For all that, her cross-over appeal is inextricably tied to and rooted in her skiing success. And what she is doing is not only rewriting the history books but revolutionizing the way a female skier approaches alpine racing.

It has been said here before and will be said again -- Lindsey Vonn is the best the United States has ever produced.

That fourth straight win -- Vonn is the first U.S. racer to ever win four straight. Her win gave the U.S. team its third win here in five races. Bode Miller won a downhill Friday; Ted Ligety won a giant slalom Tuesday.

The victory is the 46th of Vonn's World Cup career. That ties her for third on the all-time list with Renate Goetschl of Austria. Vreni Schneider of Switzerland has 55. Austria's Annemarie Moeser-Proell is tops with 62.

She now has 16 career World Cup super-G wins. That's tied for most with Katja Seizinger of Germany for all-time most.

It was Vonn's 14th win in her last 19 World Cup super-Gs. She has never finished lower than third -- and, as the U.S. Ski Team pointed out, third only once.

Of course she leads the overall World Cup standings.

She said she was more nervous Wednesday than she had maybe ever been before any race, feeling the pressure of wanting to come through for her family, friends, community and country. "Anything other than winning would have been a catastrophe and people would have been really disappointed," she allowed afterward.

She didn't get a great start. About halfway down, she almost missed a blind gate. But she kept charging and at the bottom of the course she put the hammer down.

Her time: 1:10:68.

Fabienne Suter of Switzerland finished 37-hundredths of a second behind. Anna Fenninger of Austria took third.

Julia Mancuso finished eighth, Leanne Smith 11th.

Vonn is racing now on men's skis. Every race. The course Wednesday was pretty much -- not quite -- the men's super-G Birds of Prey. She flat-out said "the goal today" was "to really attack," explaining, "I tried to ski like a guy."

That, simply put, is the Lindsey Vonn revolution in women's skiing.

She not only skis on men's skis. She skis like a guy.

◆ **Raw data**
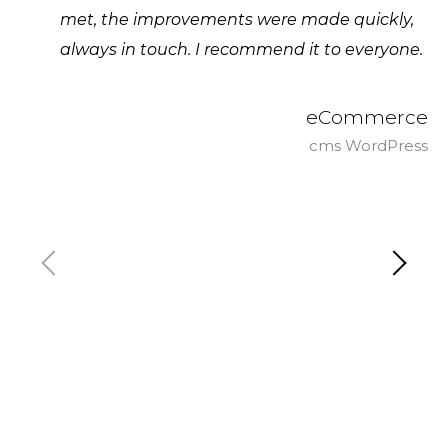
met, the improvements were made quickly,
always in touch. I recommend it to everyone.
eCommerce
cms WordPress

◆ **Exercise set**
1. Print the part of the Lindsey Vonn article that opens with the words containing "Fabienne Suter of" and closes with "skis like a guy.".
2. Answer these questions from the Lindsey Vonn article, one a line:
(a) Which skier leads the all-time World Cup wins list, and with how many?
(b) Who finished second behind Vonn, and by what margin?
(c) What kind of skis is Vonn now racing on?
3. Resume the Lindsey Vonn article after its final sentence and carry it forward.

◆ **Results of the exercise**
1.
Fabienne Suter of Switzerland finished 37-hundredths of a second behind. Anna Fenninger of Austria took third.

Julia Mancuso finished eighth, Leanne Smith 11th.

Vonn is racing now on men's skis. Every race. The course Wednesday was pretty much -- not quite -- the men's super-G Birds of Prey. She flat-out said "the goal today" was "to really attack," explaining, "I tried to ski like a guy."

That, simply put, is the Lindsey Vonn revolution in women's skiing.

She not only skis on men's skis. She skis like a guy.

2.
(a) Annemarie Moeser-Proell of Austria, with 62.
(b) Fabienne Suter of Switzerland, 37-hundredths of a second behind.
(c) Men's skis.

3.
As she explained: "I watched the men's race, the super-G here last week, and they're just so dynamic and aggressive, and they really take it down the fall line, and that's what I wanted to try today. I think I did that down the bottom. But I definitely was a little too straight in some parts -- almost missed a couple gates, you know, trying to be too dynamic trying to push the line."

She explained a couple days ago, in Lake Louise, Alberta, where she won two downhills and a super-G, that the balance in skiing means pushing the line between being aggressive and making mistakes.

Vonn, it must be understood, has re-defined the line. She is way more dynamic and way farther out on that line than any other woman in the world.

Can she be beaten? Of course.

Will she be beaten? Surely.

But -- assuming she stays healthy -- will she continue to do what no one else done?

That, too, seems inevitable.

This season promises to be unbelievable ride. It's only December. The season has really just begun.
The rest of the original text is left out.